─── EXTRACTED RECORDS

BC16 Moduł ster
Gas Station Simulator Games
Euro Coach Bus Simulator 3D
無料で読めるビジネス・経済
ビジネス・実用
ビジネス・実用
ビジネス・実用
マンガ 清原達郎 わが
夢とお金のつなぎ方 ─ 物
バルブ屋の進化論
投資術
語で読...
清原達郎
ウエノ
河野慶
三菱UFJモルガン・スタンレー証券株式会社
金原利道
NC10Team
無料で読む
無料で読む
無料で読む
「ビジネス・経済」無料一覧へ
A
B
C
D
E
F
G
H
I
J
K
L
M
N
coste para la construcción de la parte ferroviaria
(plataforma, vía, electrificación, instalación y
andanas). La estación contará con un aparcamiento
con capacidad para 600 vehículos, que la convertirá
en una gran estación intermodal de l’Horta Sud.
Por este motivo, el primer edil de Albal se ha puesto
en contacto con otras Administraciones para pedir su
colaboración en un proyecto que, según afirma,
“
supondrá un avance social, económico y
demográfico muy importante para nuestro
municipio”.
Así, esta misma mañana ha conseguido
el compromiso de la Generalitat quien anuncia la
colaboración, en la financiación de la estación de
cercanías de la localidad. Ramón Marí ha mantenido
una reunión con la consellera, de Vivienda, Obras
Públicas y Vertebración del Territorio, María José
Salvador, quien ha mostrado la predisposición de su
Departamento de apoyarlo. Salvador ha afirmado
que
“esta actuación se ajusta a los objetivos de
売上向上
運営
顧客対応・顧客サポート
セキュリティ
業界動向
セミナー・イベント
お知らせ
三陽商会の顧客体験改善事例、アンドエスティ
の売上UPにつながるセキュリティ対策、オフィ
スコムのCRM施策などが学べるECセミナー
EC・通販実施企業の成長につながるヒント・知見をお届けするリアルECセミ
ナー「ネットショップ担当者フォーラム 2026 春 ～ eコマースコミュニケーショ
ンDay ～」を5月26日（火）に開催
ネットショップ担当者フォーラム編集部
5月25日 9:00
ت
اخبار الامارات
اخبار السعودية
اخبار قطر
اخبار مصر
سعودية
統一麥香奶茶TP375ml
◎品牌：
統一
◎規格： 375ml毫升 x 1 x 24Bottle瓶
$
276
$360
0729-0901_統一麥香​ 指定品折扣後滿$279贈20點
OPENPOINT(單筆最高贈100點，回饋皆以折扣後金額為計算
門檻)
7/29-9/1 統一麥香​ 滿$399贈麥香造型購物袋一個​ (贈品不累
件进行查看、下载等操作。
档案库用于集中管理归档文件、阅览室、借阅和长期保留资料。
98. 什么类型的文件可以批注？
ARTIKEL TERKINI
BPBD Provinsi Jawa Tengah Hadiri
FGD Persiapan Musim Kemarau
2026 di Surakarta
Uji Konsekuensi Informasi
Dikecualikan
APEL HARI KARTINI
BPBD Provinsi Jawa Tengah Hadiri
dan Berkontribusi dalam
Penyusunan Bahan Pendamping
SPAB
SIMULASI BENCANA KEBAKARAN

──────

* GOAL OF THE EXERCISE
Could you return every line of the records above, character for character, with nothing added, dropped, or reordered?

* REPLY
BC16 Moduł ster
Gas Station Simulator Games
Euro Coach Bus Simulator 3D
無料で読めるビジネス・経済
ビジネス・実用
ビジネス・実用
ビジネス・実用
マンガ 清原達郎 わが
夢とお金のつなぎ方 ─ 物
バルブ屋の進化論
投資術
語で読...
清原達郎
ウエノ
河野慶
三菱UFJモルガン・スタンレー証券株式会社
金原利道
NC10Team
無料で読む
無料で読む
無料で読む
「ビジネス・経済」無料一覧へ
A
B
C
D
E
F
G
H
I
J
K
L
M
N
coste para la construcción de la parte ferroviaria
(plataforma, vía, electrificación, instalación y
andanas). La estación contará con un aparcamiento
con capacidad para 600 vehículos, que la convertirá
en una gran estación intermodal de l’Horta Sud.
Por este motivo, el primer edil de Albal se ha puesto
en contacto con otras Administraciones para pedir su
colaboración en un proyecto que, según afirma,
“
supondrá un avance social, económico y
demográfico muy importante para nuestro
municipio”.
Así, esta misma mañana ha conseguido
el compromiso de la Generalitat quien anuncia la
colaboración, en la financiación de la estación de
cercanías de la localidad. Ramón Marí ha mantenido
una reunión con la consellera, de Vivienda, Obras
Públicas y Vertebración del Territorio, María José
Salvador, quien ha mostrado la predisposición de su
Departamento de apoyarlo. Salvador ha afirmado
que
“esta actuación se ajusta a los objetivos de
売上向上
運営
顧客対応・顧客サポート
セキュリティ
業界動向
セミナー・イベント
お知らせ
三陽商会の顧客体験改善事例、アンドエスティ
の売上UPにつながるセキュリティ対策、オフィ
スコムのCRM施策などが学べるECセミナー
EC・通販実施企業の成長につながるヒント・知見をお届けするリアルECセミ
ナー「ネットショップ担当者フォーラム 2026 春 ～ eコマースコミュニケーショ
ンDay ～」を5月26日（火）に開催
ネットショップ担当者フォーラム編集部
5月25日 9:00
ت
اخبار الامارات
اخبار السعودية
اخبار قطر
اخبار مصر
سعودية
統一麥香奶茶TP375ml
◎品牌：
統一
◎規格： 375ml毫升 x 1 x 24Bottle瓶
$
276
$360
0729-0901_統一麥香​ 指定品折扣後滿$279贈20點
OPENPOINT(單筆最高贈100點，回饋皆以折扣後金額為計算
門檻)
7/29-9/1 統一麥香​ 滿$399贈麥香造型購物袋一個​ (贈品不累
件进行查看、下载等操作。
档案库用于集中管理归档文件、阅览室、借阅和长期保留资料。
98. 什么类型的文件可以批注？
ARTIKEL TERKINI
BPBD Provinsi Jawa Tengah Hadiri
FGD Persiapan Musim Kemarau
2026 di Surakarta
Uji Konsekuensi Informasi
Dikecualikan
APEL HARI KARTINI
BPBD Provinsi Jawa Tengah Hadiri
dan Berkontribusi dalam
Penyusunan Bahan Pendamping
SPAB
SIMULASI BENCANA KEBAKARAN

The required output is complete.